Questions on the material –
A. From the interview with Chantal Endemman, list the kinds of places where The ENTERTAINER offers discounts.
B. Extend the interview with Chantal Endemman, picking up after her move to Recruitment and Development Manager in 2009.

(Document passage Opens)

When it comes to getting great discounts at restaurants, leisure attractions, spas, and hotel accommodation across the across the Middle East, Asia, Africa, and Europe, there are few names bigger than The ENTERTAINER.
Headquartered in Dubai, the company has helped millions save money on great experiences and exposed companies to customers they wouldn’t otherwise have had.
With that success has come serious growth. What was once a small startup now employs more than 260 people.
In charge of ensuring those employees have the best work experience possible is Chantal Endemman.
Born and educated in South Africa, Chantal has two decades of experience across the hospitality and corporate spaces.
In the run-up to her talk at the recent Work 2.0 Middle East event, we spoke to Endemman about her experiences, The ENTERTAINER’s approach to HR, and the major trends in the space.
Engage Me: Can you take us through your journey into HR?
Chantal Endemman: I didn’t take the typical journey into HR. First, I trained as a classical French chef at Hotel School, Witwatersrand Technikon. At the time there were so few jobs in the hospitality industry for young chefs like myself. I therefore decided to pursue a career in an industry I considered my second love, finance.
My path later led me back into the hospitality industry in an operations position. However, I again found myself venturing off and ended up as the Executive Assistant to the CEO of Philips. After some time, I shared my aspirations to move into an HR role with the CEO. He supported my move to become the Recruitment and Development Manager in 2009.

(Document passage Closes)
(Source data Opens)

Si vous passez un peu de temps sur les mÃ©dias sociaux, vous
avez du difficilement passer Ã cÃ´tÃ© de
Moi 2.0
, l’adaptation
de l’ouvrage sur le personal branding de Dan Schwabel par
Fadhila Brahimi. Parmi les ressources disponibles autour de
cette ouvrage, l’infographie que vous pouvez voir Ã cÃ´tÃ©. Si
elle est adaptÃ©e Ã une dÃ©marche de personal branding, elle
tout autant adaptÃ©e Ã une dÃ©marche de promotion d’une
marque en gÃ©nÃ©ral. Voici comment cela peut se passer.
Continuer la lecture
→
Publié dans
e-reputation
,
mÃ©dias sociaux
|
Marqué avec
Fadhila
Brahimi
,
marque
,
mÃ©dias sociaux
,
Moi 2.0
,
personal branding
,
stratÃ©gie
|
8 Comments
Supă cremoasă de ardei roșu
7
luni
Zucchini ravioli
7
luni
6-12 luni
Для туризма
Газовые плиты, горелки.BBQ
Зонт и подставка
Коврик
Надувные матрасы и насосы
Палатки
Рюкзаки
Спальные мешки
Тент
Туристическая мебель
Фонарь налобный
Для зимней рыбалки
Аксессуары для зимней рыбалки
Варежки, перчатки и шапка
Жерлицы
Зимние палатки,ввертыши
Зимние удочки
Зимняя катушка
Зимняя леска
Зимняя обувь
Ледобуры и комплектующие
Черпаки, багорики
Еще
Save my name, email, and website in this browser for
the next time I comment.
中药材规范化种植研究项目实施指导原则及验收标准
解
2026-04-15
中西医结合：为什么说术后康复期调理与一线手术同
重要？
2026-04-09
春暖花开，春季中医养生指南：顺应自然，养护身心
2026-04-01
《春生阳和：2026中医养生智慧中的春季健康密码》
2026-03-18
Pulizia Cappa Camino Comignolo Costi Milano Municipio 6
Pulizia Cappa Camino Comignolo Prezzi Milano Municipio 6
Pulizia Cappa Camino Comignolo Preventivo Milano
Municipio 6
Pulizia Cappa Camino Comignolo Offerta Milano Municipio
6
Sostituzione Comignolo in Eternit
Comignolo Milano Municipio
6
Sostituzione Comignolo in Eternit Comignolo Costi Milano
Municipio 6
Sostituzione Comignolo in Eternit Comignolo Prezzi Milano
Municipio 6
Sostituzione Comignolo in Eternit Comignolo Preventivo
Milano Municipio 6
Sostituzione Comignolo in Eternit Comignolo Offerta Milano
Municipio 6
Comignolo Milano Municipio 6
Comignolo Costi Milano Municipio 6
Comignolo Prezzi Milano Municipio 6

(Source data Closes)

Responses by task –
A.
- Restaurants
- Leisure attractions
- Spas
- Hotel accommodation

B.
I have since developed my career in HR, where my passion lies, and have found a balance between the skills and fields I have experience in.
EM: What kind of approach do you take to HR at the ENTERTAINER?
CE: The ENTERTAINER is not your typical policy heavy, red-tape-style company. Our role in HR is therefore a lot less about implementing or “schooling” policies and more about engagement, development and delivering programs to support the business strategy.
I am a big fan of on the floor leadership (OTFL), getting to know the employees and what is going on in their lives, both work and personal. I have an open-door policy and will coach and mentor employees on any areas they need support on. I joined as the 94th employee in the company 3 ½ years ago, and have seen the team grow to now being 260 strong. I was part of many of the new team members’ interview and on-boarding process.
EM: What are some of the most important HR and employee engagement initiatives you’ve undertaken at the ENTERTAINER?
CE: We run a lot of HR lead initiatives, but the one I feel has had the most impact on the business was building on a foundation of being a strengths-based company, using data from the Gallup StrengthsFinder. Being a strengths-based company means we focus on what each team member is good at and give them the projects or work that allow them to deliver their best.
Implementing this strengths-based philosophy in our company has seen our engagement scores increase dramatically along with productivity which has enabled our team to deliver against ambitious targets and goals.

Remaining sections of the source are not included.